METHODS: From 2010 till 2015, 1049 consecutive patients (77.7 % male, 69.9 ± 9.8 years, logEuroSCORE II 2.9 ± 3.6%) received OPCAB at our center. Surgeons’ experience was retrospectively evaluated as follows: beginner (< 50 OPCAB procedures); trained (≥ 50 OPCAB procedures); skilled (performing OPCAB on a daily basis). Acute 30-day outcomes were retrospectively analyzed and correlated to experience levels.

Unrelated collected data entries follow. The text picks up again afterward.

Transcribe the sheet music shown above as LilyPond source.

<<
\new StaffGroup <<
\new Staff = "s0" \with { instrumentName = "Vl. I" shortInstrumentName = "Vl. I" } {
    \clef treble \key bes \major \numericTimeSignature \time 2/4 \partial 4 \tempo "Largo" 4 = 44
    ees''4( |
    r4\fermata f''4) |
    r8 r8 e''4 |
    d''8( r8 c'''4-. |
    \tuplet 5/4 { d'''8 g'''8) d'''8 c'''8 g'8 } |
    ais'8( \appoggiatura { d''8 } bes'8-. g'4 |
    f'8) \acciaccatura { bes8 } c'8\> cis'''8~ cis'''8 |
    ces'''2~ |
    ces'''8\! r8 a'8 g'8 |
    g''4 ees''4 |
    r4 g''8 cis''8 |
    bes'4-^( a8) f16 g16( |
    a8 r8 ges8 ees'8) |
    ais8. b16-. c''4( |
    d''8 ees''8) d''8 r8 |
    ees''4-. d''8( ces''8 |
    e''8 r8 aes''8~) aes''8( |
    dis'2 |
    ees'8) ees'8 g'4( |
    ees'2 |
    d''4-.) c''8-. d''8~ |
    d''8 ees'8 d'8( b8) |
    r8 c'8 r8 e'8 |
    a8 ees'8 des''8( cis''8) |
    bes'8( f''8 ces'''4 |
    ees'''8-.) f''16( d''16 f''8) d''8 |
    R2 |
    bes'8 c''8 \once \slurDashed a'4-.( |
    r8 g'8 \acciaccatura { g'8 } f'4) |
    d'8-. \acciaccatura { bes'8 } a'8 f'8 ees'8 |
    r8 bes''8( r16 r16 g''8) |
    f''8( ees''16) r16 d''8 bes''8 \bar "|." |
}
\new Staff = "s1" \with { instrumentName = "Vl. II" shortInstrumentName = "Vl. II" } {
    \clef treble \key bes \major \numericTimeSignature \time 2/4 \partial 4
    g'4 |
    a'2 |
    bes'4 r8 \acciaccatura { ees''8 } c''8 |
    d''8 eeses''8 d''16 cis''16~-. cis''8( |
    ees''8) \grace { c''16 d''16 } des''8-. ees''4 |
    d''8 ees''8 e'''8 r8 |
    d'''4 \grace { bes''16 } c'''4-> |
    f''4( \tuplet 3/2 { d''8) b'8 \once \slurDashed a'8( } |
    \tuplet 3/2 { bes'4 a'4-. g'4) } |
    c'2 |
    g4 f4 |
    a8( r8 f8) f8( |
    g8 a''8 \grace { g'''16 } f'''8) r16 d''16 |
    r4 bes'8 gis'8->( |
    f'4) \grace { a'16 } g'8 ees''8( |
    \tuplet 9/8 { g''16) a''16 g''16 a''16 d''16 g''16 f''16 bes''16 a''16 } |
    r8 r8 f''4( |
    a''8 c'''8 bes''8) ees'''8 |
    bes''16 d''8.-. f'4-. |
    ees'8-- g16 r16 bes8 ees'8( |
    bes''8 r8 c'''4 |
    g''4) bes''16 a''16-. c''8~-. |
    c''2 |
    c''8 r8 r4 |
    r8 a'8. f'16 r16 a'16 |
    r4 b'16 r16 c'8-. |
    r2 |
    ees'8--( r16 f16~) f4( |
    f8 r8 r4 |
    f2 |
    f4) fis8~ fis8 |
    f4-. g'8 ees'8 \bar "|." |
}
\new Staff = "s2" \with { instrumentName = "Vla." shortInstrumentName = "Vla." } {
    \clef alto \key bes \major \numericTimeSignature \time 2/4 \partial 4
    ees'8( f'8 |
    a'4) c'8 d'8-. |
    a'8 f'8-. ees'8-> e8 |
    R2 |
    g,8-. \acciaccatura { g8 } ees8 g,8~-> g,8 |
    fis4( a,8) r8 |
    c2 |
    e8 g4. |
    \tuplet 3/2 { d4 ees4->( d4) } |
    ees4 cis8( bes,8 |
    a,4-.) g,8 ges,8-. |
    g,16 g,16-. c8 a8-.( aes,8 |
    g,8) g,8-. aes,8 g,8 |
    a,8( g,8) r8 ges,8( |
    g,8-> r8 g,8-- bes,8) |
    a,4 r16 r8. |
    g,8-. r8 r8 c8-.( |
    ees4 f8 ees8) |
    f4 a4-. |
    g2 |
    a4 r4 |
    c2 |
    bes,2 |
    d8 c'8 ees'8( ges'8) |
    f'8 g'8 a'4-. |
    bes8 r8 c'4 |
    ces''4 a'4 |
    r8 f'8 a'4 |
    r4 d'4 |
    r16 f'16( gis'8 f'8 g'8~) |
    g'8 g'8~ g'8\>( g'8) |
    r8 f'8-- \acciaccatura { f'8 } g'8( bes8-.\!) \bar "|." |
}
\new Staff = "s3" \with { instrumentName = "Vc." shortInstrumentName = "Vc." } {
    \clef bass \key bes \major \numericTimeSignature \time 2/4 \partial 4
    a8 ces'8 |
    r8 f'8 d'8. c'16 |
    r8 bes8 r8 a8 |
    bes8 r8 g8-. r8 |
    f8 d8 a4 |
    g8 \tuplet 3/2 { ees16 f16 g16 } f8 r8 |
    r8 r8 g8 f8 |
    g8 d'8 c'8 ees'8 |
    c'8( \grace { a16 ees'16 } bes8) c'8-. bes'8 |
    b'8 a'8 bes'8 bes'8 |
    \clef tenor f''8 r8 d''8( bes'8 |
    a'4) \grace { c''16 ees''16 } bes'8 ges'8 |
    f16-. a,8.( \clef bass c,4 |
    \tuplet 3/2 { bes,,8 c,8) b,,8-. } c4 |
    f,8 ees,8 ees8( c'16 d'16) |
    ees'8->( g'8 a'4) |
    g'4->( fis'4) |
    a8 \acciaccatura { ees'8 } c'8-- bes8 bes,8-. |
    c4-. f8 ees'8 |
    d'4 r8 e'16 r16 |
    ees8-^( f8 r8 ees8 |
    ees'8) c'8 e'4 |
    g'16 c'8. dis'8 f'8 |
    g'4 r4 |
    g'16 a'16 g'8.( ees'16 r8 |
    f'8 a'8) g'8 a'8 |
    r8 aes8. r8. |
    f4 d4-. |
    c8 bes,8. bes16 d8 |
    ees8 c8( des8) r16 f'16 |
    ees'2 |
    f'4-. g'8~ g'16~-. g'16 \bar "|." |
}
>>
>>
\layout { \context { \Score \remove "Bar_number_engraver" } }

RESULTS: Overall 30-day mortality was 1.7% (18/1432 pts.) 30-day mortality presented no significant differences related to surgeons‘ experience. Beginner surgeons presented OR of 1.7 (CI: 0.8-3.4; p=0.13) compared to skilled surgeons for 30-day mortality. Trained surgeons showed OR of 1.9 (CI: 0.9-3.8; p=0.07) compared to skilled surgeons. While skilled surgeons led to no change in mortality in patients with increasing age, trained and beginner surgeons presented impaired outcomes in the elderly patient population (see Figure 1).
CONCLUSIONS: OPCAB procedures can be performed safely by beginner and trained surgeons under supervision with comparable acute outcomes compared to skilled surgeons. Patient and surgeon selection especially with regard to patient age is of crucial importance to further improve outcomes.